Channelling 1930’s Fashion
Yesterday, I indulged my mother by watching Nanny McPhee Returns. Although the G-rated audience was populated with petulant children wielding kiddie popcorn combo’s and their parents, I didn’t mind. It’s wonderful to laugh in the presence of little kids. It’s funny to hear them crack up at scenes they believe to be hilarious.
Besides loving the juvenile plot and Emma Thompson, my greatest takeaway was that I was riveted by Maggie Gyllenhaal’s costumes. Riveted. Set in the British countryside during World War 2, there were many terrific looks and styling tricks that I think would translate well for this upcoming Fall. ‘Ladylike’ is going to be big after all.

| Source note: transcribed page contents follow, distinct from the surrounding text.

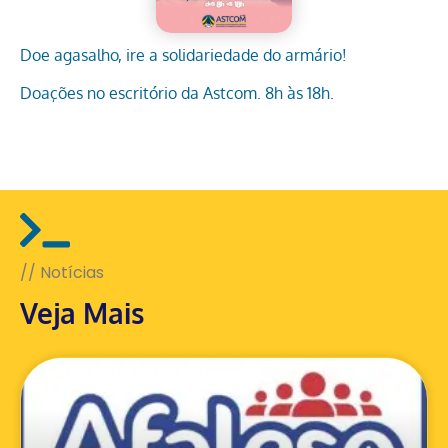
Doe agasalho, ire a solidariedade do armário!
Doações no escritório da Astcom. 8h às 18h.
// Notícias
Veja Mais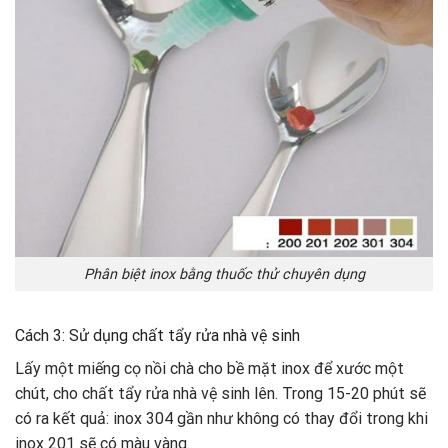
Phân biệt inox bằng thuốc thử chuyên dụng
Cách 3: Sử dụng chất tẩy rửa nhà vệ sinh
Lấy một miếng cọ nồi chà cho bề mặt inox để xước một
chút, cho chất tẩy rửa nhà vệ sinh lên. Trong 15-20 phút sẽ
có ra kết quả: inox 304 gần như không có thay đổi trong khi
inox 201 sẽ có màu vàng.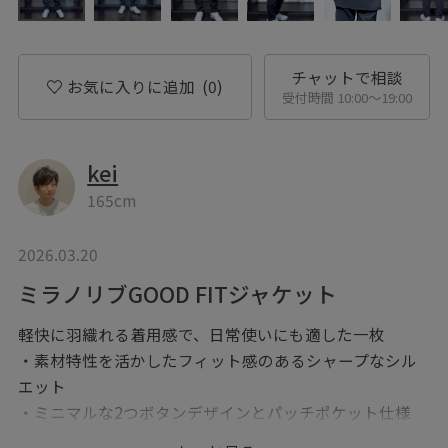
チャットで相談
お気に入りに追加
(0)
受付時間 10:00〜19:00
kei
165cm
2026.03.20
ミラノリブGOOD FITジャケット
軽快に羽織れる着用感で、日常使いにも適した一枚
・素材特性を活かしたフィット感のあるシャープなシル
エット
・ミニマルな2つボタンデザインとパッチポケット仕様
で、すっきりとした印象に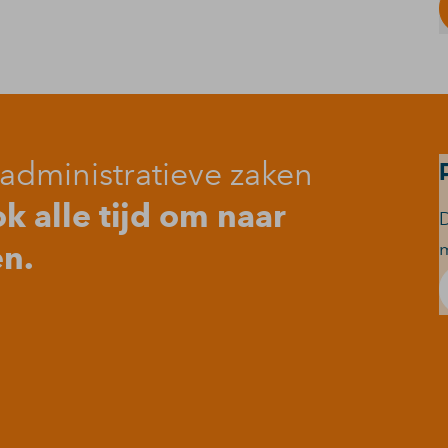
administratieve zaken
 alle tijd om naar
D
en.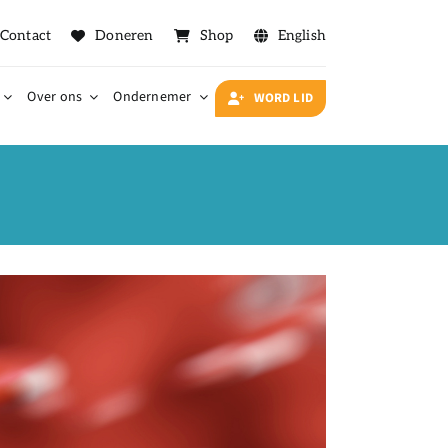
Contact
Doneren
Shop
English
Over ons
Ondernemer
WORD LID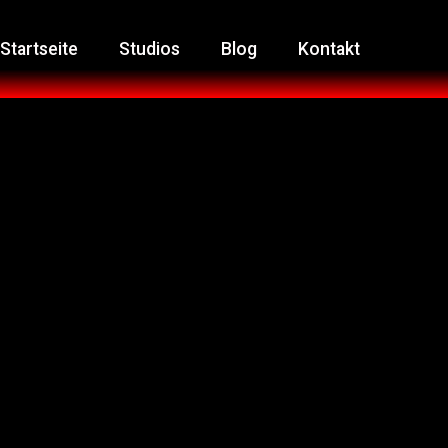
Startseite
Studios
Blog
Kontakt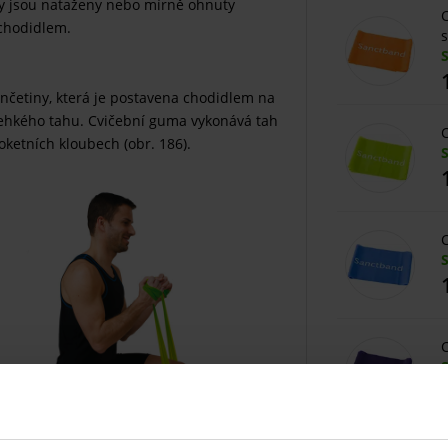
ny jsou nataženy nebo mírně ohnuty
C
 chodidlem.
s
nčetiny, která je postavena chodidlem na
lehkého tahu. Cvičební guma vykonává tah
C
oketních kloubech (obr. 186).
C
C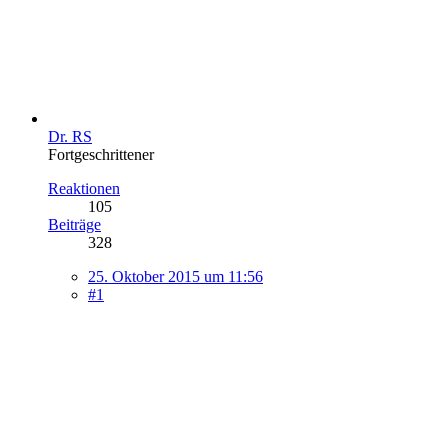
Dr. RS
Fortgeschrittener
Reaktionen
105
Beiträge
328
25. Oktober 2015 um 11:56
#1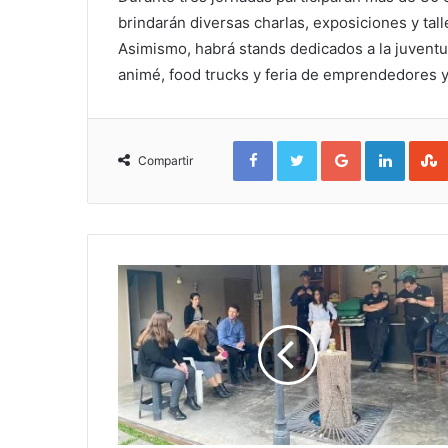
brindarán diversas charlas, exposiciones y tall
Asimismo, habrá stands dedicados a la juventud
animé, food trucks y feria de emprendedores
Facebook
Twitter
Google+
Linked
Compartir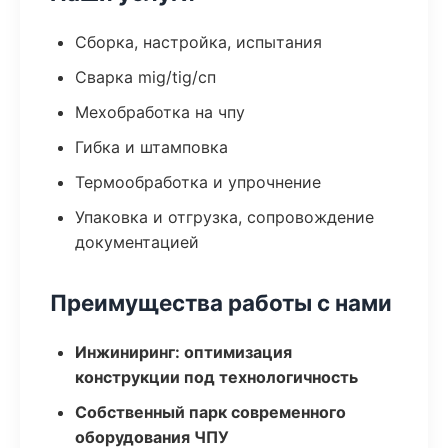
Сборка, настройка, испытания
Сварка mig/tig/сп
Мехобработка на чпу
Гибка и штамповка
Термообработка и упрочнение
Упаковка и отгрузка, сопровождение
документацией
Преимущества работы с нами
Инжиниринг: оптимизация
конструкции под технологичность
Собственный парк современного
оборудования ЧПУ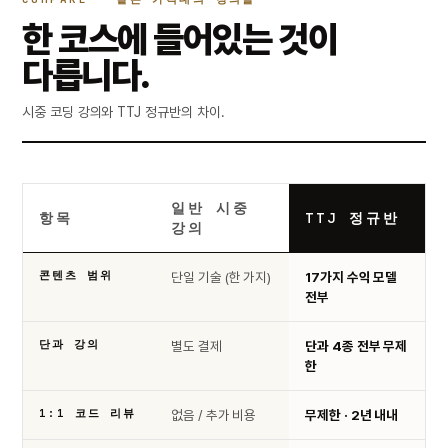
한 코스에 들어있는 것이
다릅니다.
시중 코딩 강의와 TTJ 정규반의 차이.
일반 시중
항목
TTJ 정규반
강의
콘텐츠 범위
단일 기술 (한 가지)
17가지 수익 모델
전부
단과 강의
별도 결제
단과 4종 전부 무제
한
1:1 코드 리뷰
없음 / 추가 비용
무제한 · 2년 내내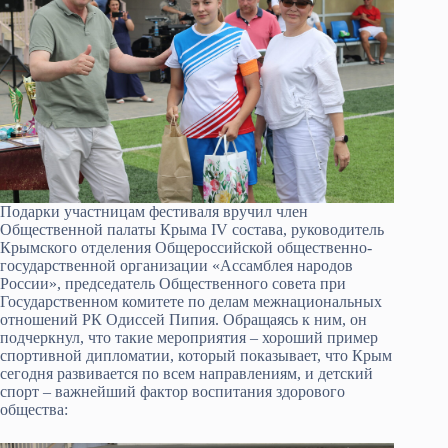
Подарки участницам фестиваля вручил член
Общественной палаты Крыма IV состава, руководитель
Крымского отделения Общероссийской общественно-
государственной организации «Ассамблея народов
России», председатель Общественного совета при
Государственном комитете по делам межнациональных
отношений РК Одиссей Пипия. Обращаясь к ним, он
подчеркнул, что такие мероприятия – хороший пример
спортивной дипломатии, который показывает, что Крым
сегодня развивается по всем направлениям, и детский
спорт – важнейший фактор воспитания здорового
общества: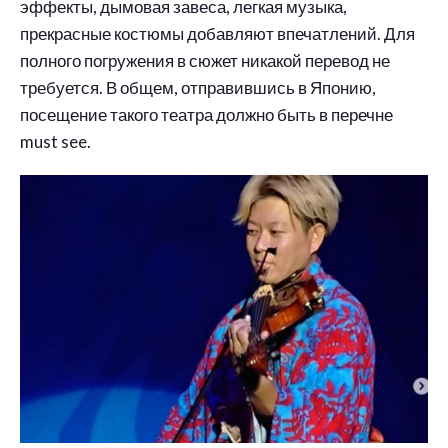
эффекты, дымовая завеса, легкая музыка,
прекрасные костюмы добавляют впечатлений. Для
полного погружения в сюжет никакой перевод не
требуется. В общем, отправившись в Японию,
посещение такого театра должно быть в перечне
must see.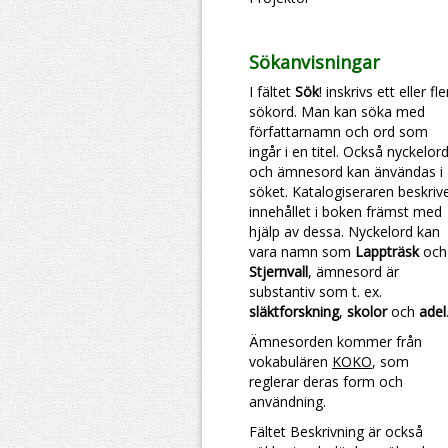
Sökanvisningar
I fältet
Sök
! inskrivs ett eller fl
sökord. Man kan söka med
författarnamn och ord som
ingår i en titel. Också nyckelor
och ämnesord kan änvändas i
söket. Katalogiseraren beskriv
innehållet i boken främst med
hjälp av dessa. Nyckelord kan
vara namn som
Lappträsk
och
Stjernvall
, ämnesord är
substantiv som t. ex.
släktforskning
,
skolor
och
adel
Ämnesorden kommer från
vokabulären
KOKO
, som
reglerar deras form och
användning.
Fältet Beskrivning är också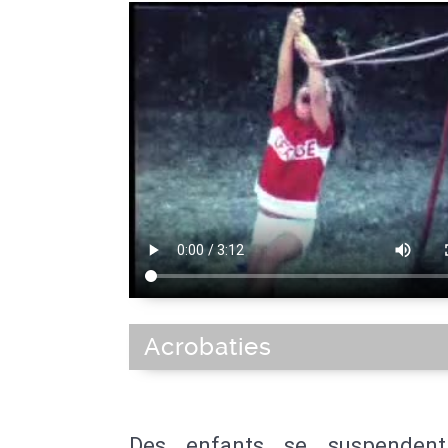
Acrobaties
Des enfants se suspenden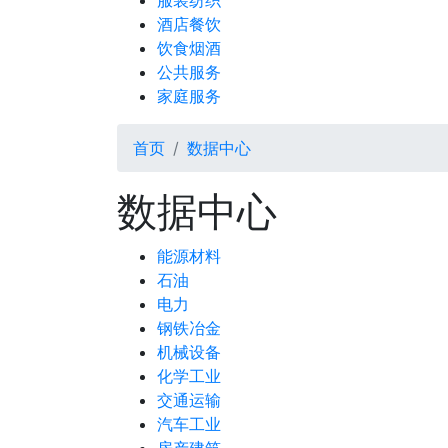
服装纺织
酒店餐饮
饮食烟酒
公共服务
家庭服务
首页
数据中心
数据中心
能源材料
石油
电力
钢铁冶金
机械设备
化学工业
交通运输
汽车工业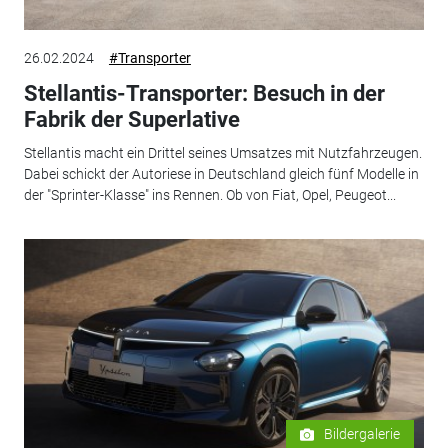
26.02.2024
#Transporter
Stellantis-Transporter: Besuch in der
Fabrik der Superlative
Stellantis macht ein Drittel seines Umsatzes mit Nutzfahrzeugen.
Dabei schickt der Autoriese in Deutschland gleich fünf Modelle in
der "Sprinter-Klasse" ins Rennen. Ob von Fiat, Opel, Peugeot...
Bildergalerie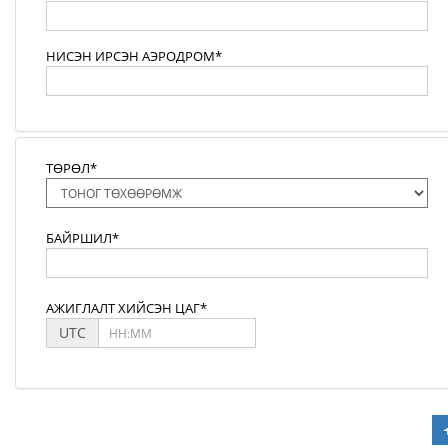
НИСЭН ИРСЭН АЭРОДРОМ*
ТӨРӨЛ*
БАЙРШИЛ*
АЖИГЛАЛТ ХИЙСЭН ЦАГ*
UTC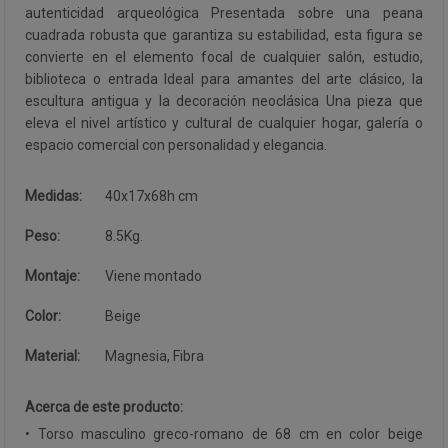
autenticidad arqueológica Presentada sobre una peana
cuadrada robusta que garantiza su estabilidad, esta figura se
convierte en el elemento focal de cualquier salón, estudio,
biblioteca o entrada Ideal para amantes del arte clásico, la
escultura antigua y la decoración neoclásica Una pieza que
eleva el nivel artístico y cultural de cualquier hogar, galería o
espacio comercial con personalidad y elegancia.
Medidas:
40x17x68h cm
Peso:
8.5Kg.
Montaje:
Viene montado
Color:
Beige
Material:
Magnesia, Fibra
Acerca de este producto:
• Torso masculino greco-romano de 68 cm en color beige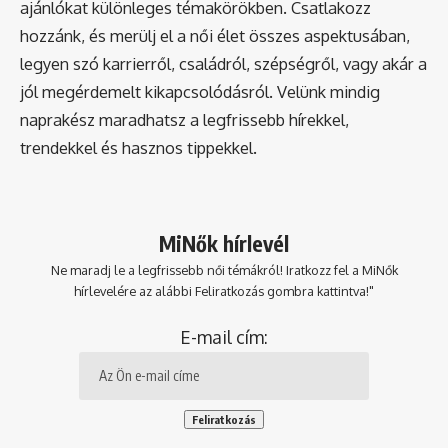
ajánlókat különleges témakörökben. Csatlakozz
hozzánk, és merülj el a női élet összes aspektusában,
legyen szó karrierről, családról, szépségről, vagy akár a
jól megérdemelt kikapcsolódásról. Velünk mindig
naprakész maradhatsz a legfrissebb hírekkel,
trendekkel és hasznos tippekkel.
MiNők hírlevél
Ne maradj le a legfrissebb női témákról! Iratkozz fel a MiNők
hírlevelére az alábbi Feliratkozás gombra kattintva!"
E-mail cím: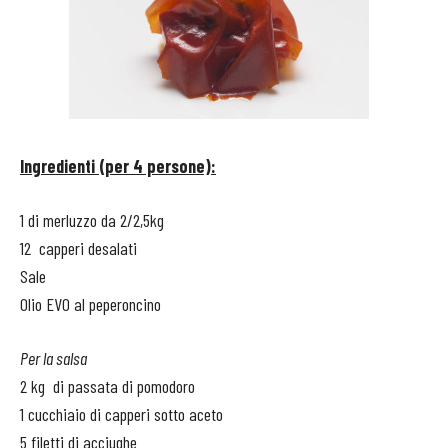
Ingredienti (per 4 persone):
1 di merluzzo da 2/2,5kg
12 capperi desalati
Sale
Olio EVO al peperoncino
Per la salsa
2 kg di passata di pomodoro
1 cucchiaio di capperi sotto aceto
5 filetti di acciughe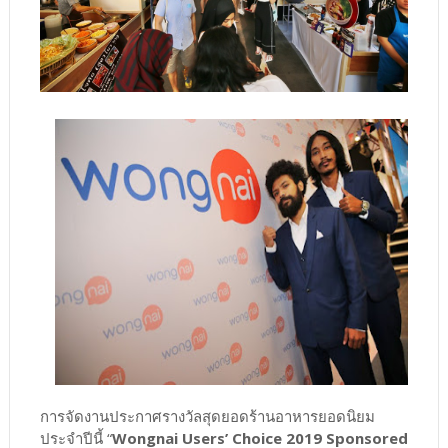
การจัดงานประกาศรางวัลสุดยอดร้านอาหารยอดนิยม
ประจำปีนี้ “
Wongnai Users’ Choice 2019 Sponsored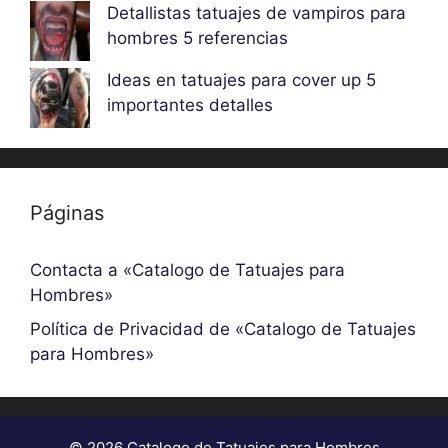
Detallistas tatuajes de vampiros para
hombres 5 referencias
Ideas en tatuajes para cover up 5
importantes detalles
Páginas
Contacta a «Catalogo de Tatuajes para
Hombres»
Política de Privacidad de «Catalogo de Tatuajes
para Hombres»
© 2026 Catalogo de Tatuajes para Hombres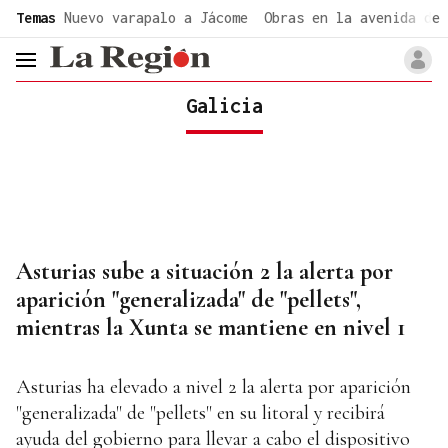
common.go-to-content
Temas
Nuevo varapalo a Jácome
Obras en la avenida de 
header.menu.open
Galicia
Asturias sube a situación 2 la alerta por
aparición "generalizada" de "pellets",
mientras la Xunta se mantiene en nivel 1
Asturias ha elevado a nivel 2 la alerta por aparición
"generalizada" de "pellets" en su litoral y recibirá
ayuda del gobierno para llevar a cabo el dispositivo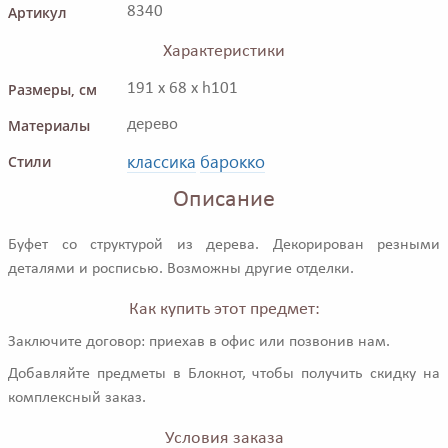
Артикул
8340
Характеристики
Размеры, см
191 x 68 x h101
Материалы
дерево
классика
барокко
Стили
Описание
Буфет со структурой из дерева. Декорирован резными
деталями и росписью. Возможны другие отделки.
Как купить этот предмет:
Заключите договор: приехав в офис или позвонив нам.
Добавляйте предметы в Блокнот, чтобы получить скидку на
комплексный заказ.
Условия заказа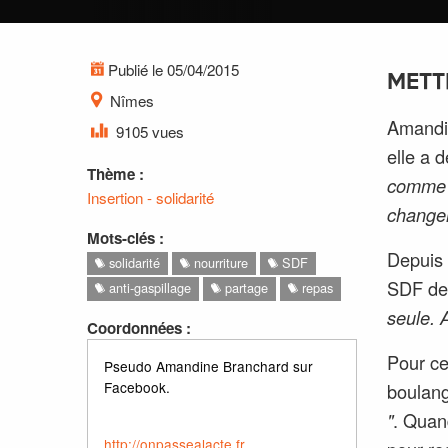
Publié le 05/04/2015
METT
Nîmes
Amandin
9105 vues
elle a d
Thème :
comme c
Insertion - solidarité
change
Mots-clés :
Depuis 
solidarité
nourriture
SDF
SDF de 
anti-gaspillage
partage
repas
seule. 
Coordonnées :
Pour ce
Pseudo Amandine Branchard sur
Facebook.
boulan
"
. Quand
http://onpassealacte.fr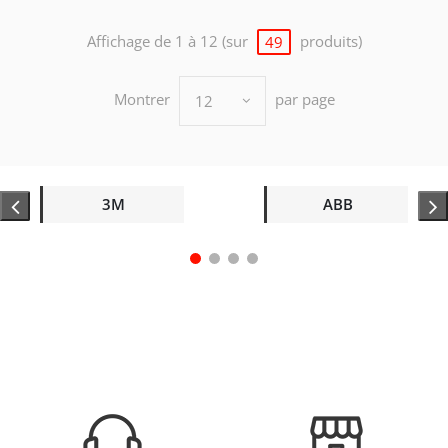
Affichage de 1 à 12 (sur
produits)
49
Montrer
par page
12
3M
ABB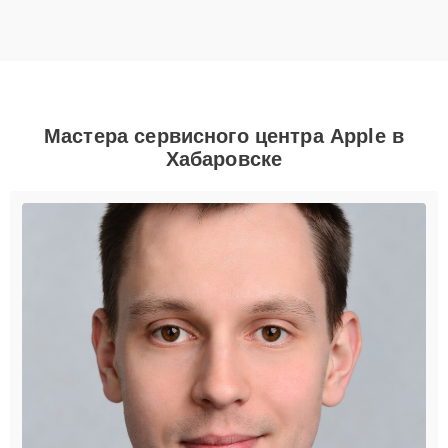
Мастера сервисного центра Apple в
Хабаровске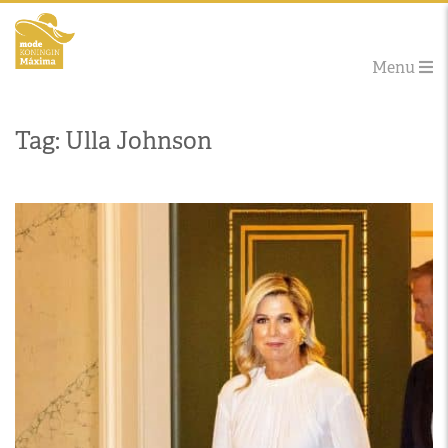
Menu
Tag: Ulla Johnson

The late 1920-30’s were known for their sleek silhouettes – long, slender and flowy. Madeleine Vionnet, a French designer was reknown for originating the bias cut, cutting fabric on the diagonal to enhance the drapery and shape of a garment. Think early Little Edie at her debutante ball before she went craaaaazy in the film adaptation of Grey Gardens.
While many people were facing a recession, the upper class still subscribed to Vogue and Harper’s Bazaar, wearing the latest fashions. Despite the tumult of the war, there were many great designers that rose to fame during this time such as Coco Chanel and Elsa Schiaparelli. With the beginning of the industrial age and advances in manufacturing began the foundations of today’s sportswear.
Shall you dare to wear a peplum perhaps? A short overskirt often attached to a blazer, blouse or dress. Maybe a chiffon blouse with elaborate bow tie and bishop sleeves? A dress bursting with florals and t-strap pumps? Any which way you go, I support your fashion choice to channel the 1930’s.